Pixel coordinate tracking data:
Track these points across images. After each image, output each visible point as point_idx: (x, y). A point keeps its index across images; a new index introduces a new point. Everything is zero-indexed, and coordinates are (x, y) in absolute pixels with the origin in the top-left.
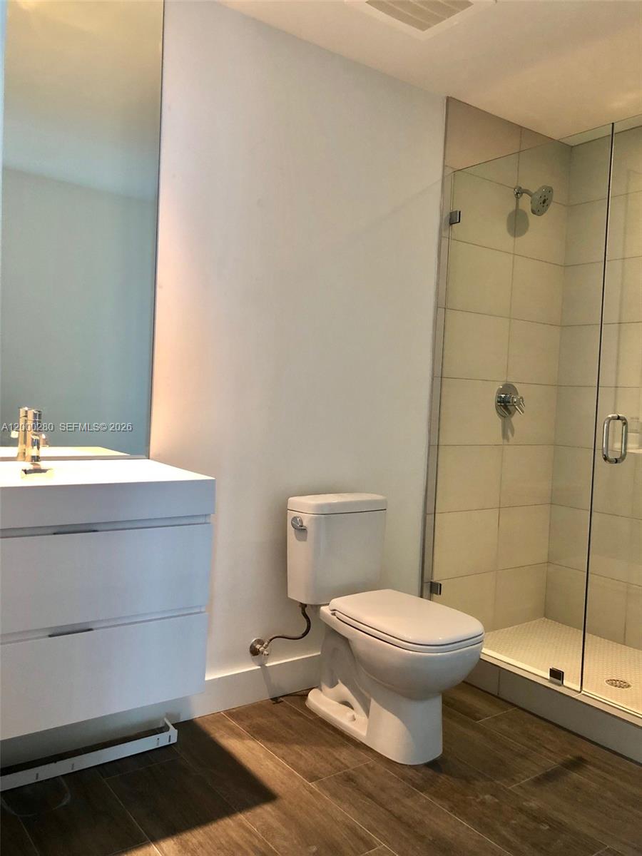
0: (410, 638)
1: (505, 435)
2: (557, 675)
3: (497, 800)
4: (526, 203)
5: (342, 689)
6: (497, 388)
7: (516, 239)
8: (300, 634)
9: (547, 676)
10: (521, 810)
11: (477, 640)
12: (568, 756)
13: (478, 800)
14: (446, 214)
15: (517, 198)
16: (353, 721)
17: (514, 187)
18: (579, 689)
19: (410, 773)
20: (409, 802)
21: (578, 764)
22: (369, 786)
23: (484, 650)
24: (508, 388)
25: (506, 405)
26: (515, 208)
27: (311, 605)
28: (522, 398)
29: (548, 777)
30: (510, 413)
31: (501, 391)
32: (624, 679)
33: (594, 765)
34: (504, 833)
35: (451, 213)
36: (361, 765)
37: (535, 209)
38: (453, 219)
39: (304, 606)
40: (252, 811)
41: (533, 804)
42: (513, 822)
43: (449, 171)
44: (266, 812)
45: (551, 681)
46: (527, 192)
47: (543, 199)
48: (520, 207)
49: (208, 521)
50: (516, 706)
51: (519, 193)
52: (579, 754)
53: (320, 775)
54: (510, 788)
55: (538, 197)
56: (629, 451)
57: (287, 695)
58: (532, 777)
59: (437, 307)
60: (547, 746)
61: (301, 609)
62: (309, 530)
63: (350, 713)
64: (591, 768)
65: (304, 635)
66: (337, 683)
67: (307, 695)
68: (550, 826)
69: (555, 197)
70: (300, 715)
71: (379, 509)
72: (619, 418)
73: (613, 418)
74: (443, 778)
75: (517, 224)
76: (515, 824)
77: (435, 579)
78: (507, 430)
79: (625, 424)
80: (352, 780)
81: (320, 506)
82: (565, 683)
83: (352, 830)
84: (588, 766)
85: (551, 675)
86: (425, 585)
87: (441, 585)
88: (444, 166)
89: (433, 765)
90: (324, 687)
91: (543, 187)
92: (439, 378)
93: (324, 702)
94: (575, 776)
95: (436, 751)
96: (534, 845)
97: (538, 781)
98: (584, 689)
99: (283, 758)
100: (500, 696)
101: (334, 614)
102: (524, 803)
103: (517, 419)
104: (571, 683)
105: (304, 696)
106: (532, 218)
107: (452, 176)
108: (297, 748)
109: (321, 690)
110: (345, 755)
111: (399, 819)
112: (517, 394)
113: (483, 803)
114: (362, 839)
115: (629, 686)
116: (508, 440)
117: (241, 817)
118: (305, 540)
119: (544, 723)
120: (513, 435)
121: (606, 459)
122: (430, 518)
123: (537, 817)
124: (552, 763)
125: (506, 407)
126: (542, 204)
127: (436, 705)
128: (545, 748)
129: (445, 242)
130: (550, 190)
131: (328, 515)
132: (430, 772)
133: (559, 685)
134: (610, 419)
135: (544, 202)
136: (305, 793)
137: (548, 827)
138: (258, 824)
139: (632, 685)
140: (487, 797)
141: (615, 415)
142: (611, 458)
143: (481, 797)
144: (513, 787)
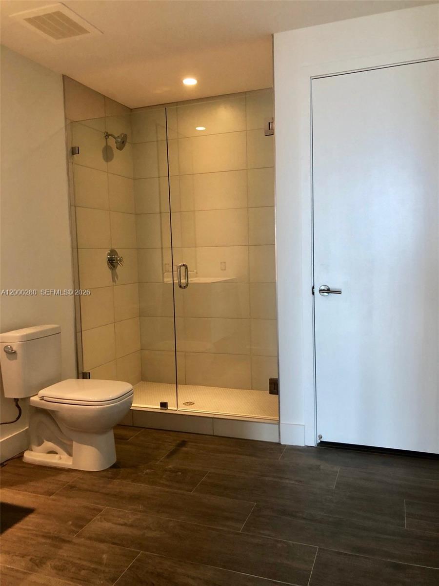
1: (114, 281)
2: (164, 405)
3: (152, 471)
4: (112, 142)
5: (49, 445)
6: (107, 253)
7: (109, 163)
8: (15, 419)
9: (159, 407)
10: (166, 470)
12: (178, 442)
13: (144, 473)
14: (70, 149)
15: (106, 139)
16: (62, 460)
17: (104, 132)
18: (176, 409)
19: (105, 473)
20: (110, 486)
21: (183, 444)
22: (85, 486)
24: (113, 252)
25: (112, 262)
26: (105, 144)
27: (22, 399)
28: (121, 257)
29: (172, 453)
30: (114, 267)
31: (109, 254)
32: (191, 401)
33: (191, 442)
34: (162, 482)
35: (72, 148)
36: (75, 479)
37: (118, 147)
38: (74, 151)
39: (16, 400)
41: (171, 466)
42: (164, 476)
43: (69, 122)
44: (31, 519)
45: (161, 409)
46: (111, 135)
47: (122, 141)
48: (109, 144)
50: (144, 428)
51: (107, 135)
52: (182, 439)
53: (54, 491)
55: (119, 140)
56: (189, 282)
57: (9, 460)
58: (165, 456)
59: (70, 205)
60: (167, 441)
61: (15, 403)
62: (17, 352)
63: (57, 456)
65: (18, 418)
66: (43, 442)
67: (23, 456)
69: (128, 140)
70: (24, 467)
71: (57, 333)
72: (184, 265)
74: (122, 470)
75: (108, 154)
76: (166, 477)
77: (85, 371)
78: (114, 276)
79: (187, 268)
80: (74, 487)
81: (23, 336)
82: (169, 408)
83: (87, 507)
84: (188, 443)
85: (161, 406)
86: (80, 375)
87: (89, 373)
88: (66, 118)
89: (114, 466)
90: (34, 447)
91: (121, 134)
92: (76, 248)
93: (35, 456)
94: (184, 449)
95: (114, 460)
96: (178, 482)
97: (169, 456)
98: (179, 408)
99: (26, 491)
100: (134, 425)
101: (43, 399)
102: (166, 467)
103: (119, 269)
104: (171, 407)
105: (21, 456)
106: (116, 152)
107: (71, 124)
108: (32, 483)
109: (32, 450)
110: (63, 477)
111: (107, 494)
112: (118, 255)
113: (147, 474)
114: (94, 509)
115: (194, 403)
116: (115, 282)
117: (18, 525)
118: (16, 359)
119: (161, 431)
120: (118, 280)
121: (180, 287)
122: (79, 334)
123: (174, 471)
124: (172, 447)
125: (112, 264)
126: (121, 145)
127: (110, 435)
129: (71, 166)
130: (125, 136)
131: (28, 341)
132: (115, 470)
133: (166, 410)
134: (181, 266)
135: (123, 143)
136: (50, 501)
137: (180, 473)
138: (31, 524)
139: (195, 403)
140: (147, 471)
141: (182, 264)
142: (182, 286)
143: (145, 472)
144: (158, 463)
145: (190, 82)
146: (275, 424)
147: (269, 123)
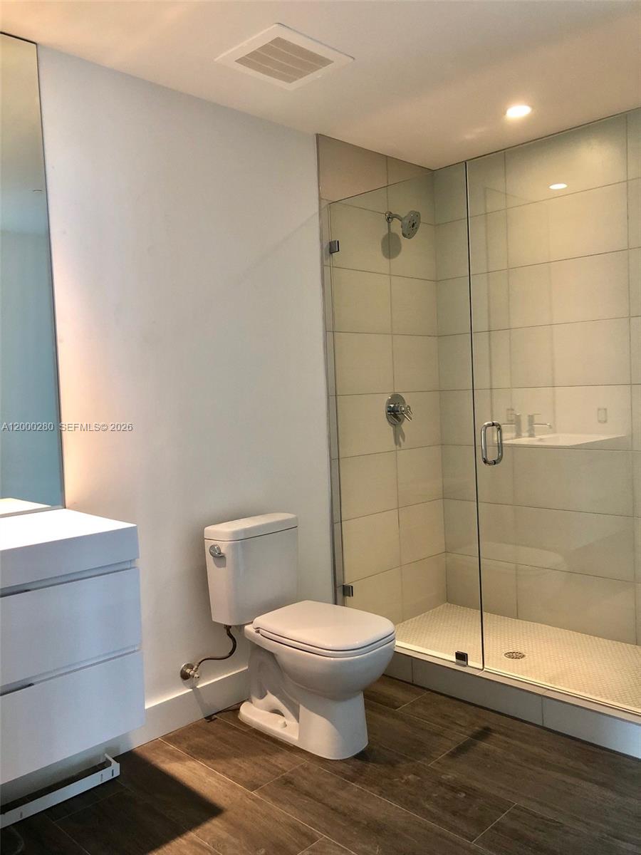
0: (330, 646)
1: (397, 442)
2: (462, 657)
3: (419, 778)
4: (397, 227)
5: (272, 699)
6: (386, 400)
7: (391, 260)
8: (226, 654)
9: (454, 659)
10: (441, 783)
11: (390, 638)
12: (477, 728)
13: (403, 781)
14: (326, 245)
15: (389, 222)
16: (284, 727)
17: (385, 212)
18: (481, 667)
19: (342, 767)
20: (343, 794)
21: (485, 733)
22: (306, 785)
23: (398, 643)
24: (396, 398)
25: (395, 413)
26: (387, 232)
27: (235, 626)
28: (409, 406)
29: (461, 749)
30: (400, 420)
31: (390, 402)
32: (519, 651)
33: (501, 734)
34: (427, 806)
35: (330, 243)
36: (297, 767)
37: (406, 233)
38: (333, 248)
39: (228, 628)
40: (201, 827)
41: (450, 776)
42: (435, 795)
43: (325, 204)
44: (214, 827)
45: (457, 664)
46: (396, 216)
47: (411, 223)
48: (392, 231)
49: (133, 566)
50: (429, 690)
51: (390, 217)
52: (486, 724)
53: (260, 783)
54: (429, 765)
55: (406, 221)
57: (220, 712)
58: (448, 752)
59: (326, 331)
60: (458, 722)
61: (226, 631)
62: (227, 556)
63: (281, 720)
64: (497, 735)
65: (231, 653)
66: (266, 694)
67: (239, 709)
68: (466, 793)
69: (423, 221)
70: (235, 729)
71: (290, 528)
72: (493, 424)
73: (489, 425)
74: (370, 766)
75: (390, 247)
76: (436, 797)
77: (346, 583)
78: (398, 436)
79: (499, 428)
80: (291, 783)
81: (236, 533)
82: (470, 663)
83: (295, 828)
84: (493, 734)
85: (456, 658)
86: (338, 589)
87: (352, 587)
88: (320, 199)
89: (362, 756)
90: (255, 699)
91: (411, 212)
92: (334, 396)
93: (255, 713)
94: (484, 745)
95: (362, 743)
96: (454, 813)
97: (453, 755)
98: (485, 666)
99: (224, 773)
100: (414, 683)
101: (258, 632)
102: (442, 777)
103: (406, 425)
104: (475, 662)
105: (235, 710)
106: (404, 240)
107: (329, 208)
108: (236, 761)
109: (252, 702)
110: (281, 761)
111: (335, 810)
112: (404, 403)
113: (407, 782)
114: (305, 834)
115: (524, 656)
116: (400, 446)
117: (192, 835)
118: (225, 566)
119: (455, 702)
120: (404, 441)
121: (485, 462)
122: (337, 527)
123: (454, 787)
124: (464, 738)
125: (395, 416)
126: (412, 227)
128: (457, 724)
129: (327, 270)
130: (417, 215)
131: (244, 540)
132: (359, 763)
133: (465, 666)
134: (486, 427)
135: (413, 226)
136: (249, 802)
137: (464, 795)
138: (208, 839)
139: (527, 655)
140: (410, 777)
141: (491, 422)
142: (490, 459)
143: (406, 777)
144: (431, 764)
145: (518, 112)
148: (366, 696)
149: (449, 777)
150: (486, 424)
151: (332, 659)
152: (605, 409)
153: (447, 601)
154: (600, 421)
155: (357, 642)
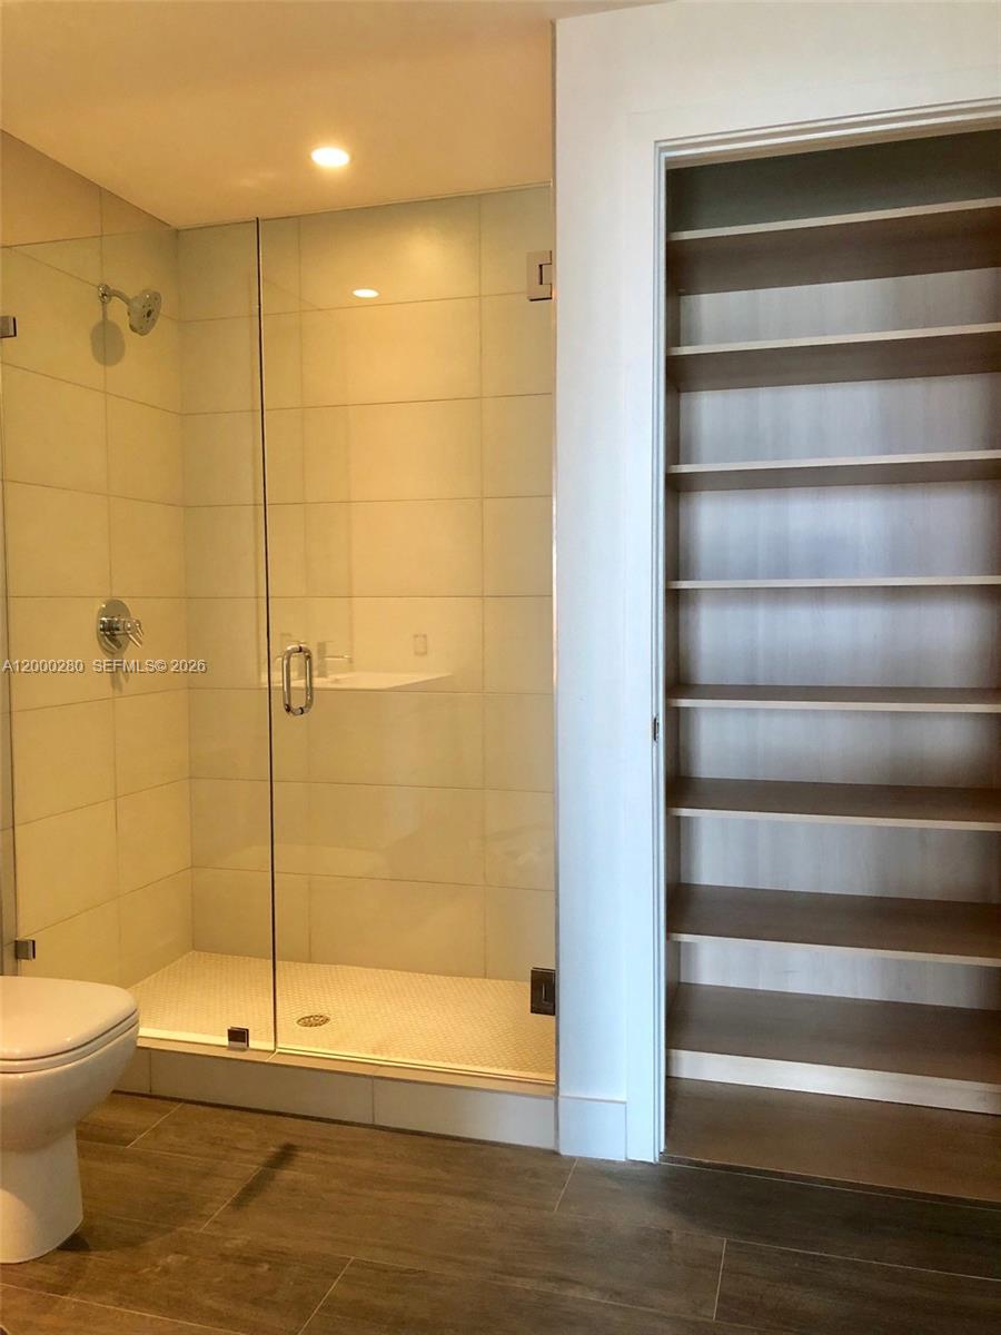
1: (115, 683)
2: (238, 1036)
3: (185, 1258)
4: (118, 312)
6: (98, 609)
7: (107, 368)
9: (225, 1041)
10: (224, 1257)
12: (273, 1149)
13: (157, 1270)
15: (104, 302)
17: (97, 284)
18: (272, 1048)
19: (38, 1272)
21: (286, 1155)
23: (143, 1031)
24: (115, 607)
25: (112, 633)
26: (99, 317)
28: (138, 621)
29: (251, 1191)
30: (119, 646)
31: (103, 612)
32: (319, 1012)
33: (308, 1150)
34: (207, 1302)
37: (136, 326)
38: (3, 330)
41: (238, 1240)
42: (218, 1279)
45: (230, 1048)
46: (117, 294)
47: (146, 310)
48: (109, 318)
50: (180, 1100)
51: (106, 294)
52: (285, 1140)
54: (201, 1230)
55: (137, 306)
58: (229, 1200)
60: (239, 1146)
64: (305, 1154)
68: (270, 1262)
69: (165, 308)
72: (301, 650)
73: (294, 651)
74: (94, 1258)
75: (106, 344)
76: (221, 1282)
77: (22, 936)
78: (116, 674)
79: (309, 657)
82: (252, 1044)
84: (299, 1153)
85: (230, 1040)
86: (5, 949)
87: (34, 942)
89: (75, 1244)
91: (145, 292)
92: (3, 596)
94: (287, 1175)
95: (73, 1221)
96: (255, 1302)
97: (239, 1203)
98: (279, 1045)
100: (154, 1093)
102: (228, 1245)
103: (130, 658)
104: (259, 1042)
106: (131, 337)
112: (127, 613)
113: (166, 1271)
115: (327, 1020)
116: (121, 690)
119: (228, 1113)
120: (127, 680)
121: (288, 709)
122: (6, 834)
123: (247, 1260)
124: (252, 1167)
125: (112, 638)
126: (146, 317)
127: (70, 1143)
128: (237, 1148)
130: (156, 297)
132: (70, 1257)
133: (244, 1050)
134: (291, 652)
135: (149, 314)
137: (266, 1267)
139: (331, 1017)
140: (169, 1259)
141: (296, 646)
142: (295, 706)
143: (161, 1262)
144: (204, 1227)
145: (331, 158)
146: (545, 1098)
147: (541, 266)
148: (80, 1135)
149: (239, 1242)
150: (289, 648)
151: (21, 1076)
152: (425, 636)
153: (194, 948)
154: (416, 653)
155: (69, 1039)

#### Exercise requirements
Find every line in the data above that contains the word "introduces", and copy each of those lines in full.

#### Answer to the exercise
Track these points across images. After each image, output each visible point as point_idx: (x, y). A point keeps its index across images; a new index introduces a new point. Everything is zero-indexed, and coordinates are (x, y) in absolute pixels with the origin in the top-left.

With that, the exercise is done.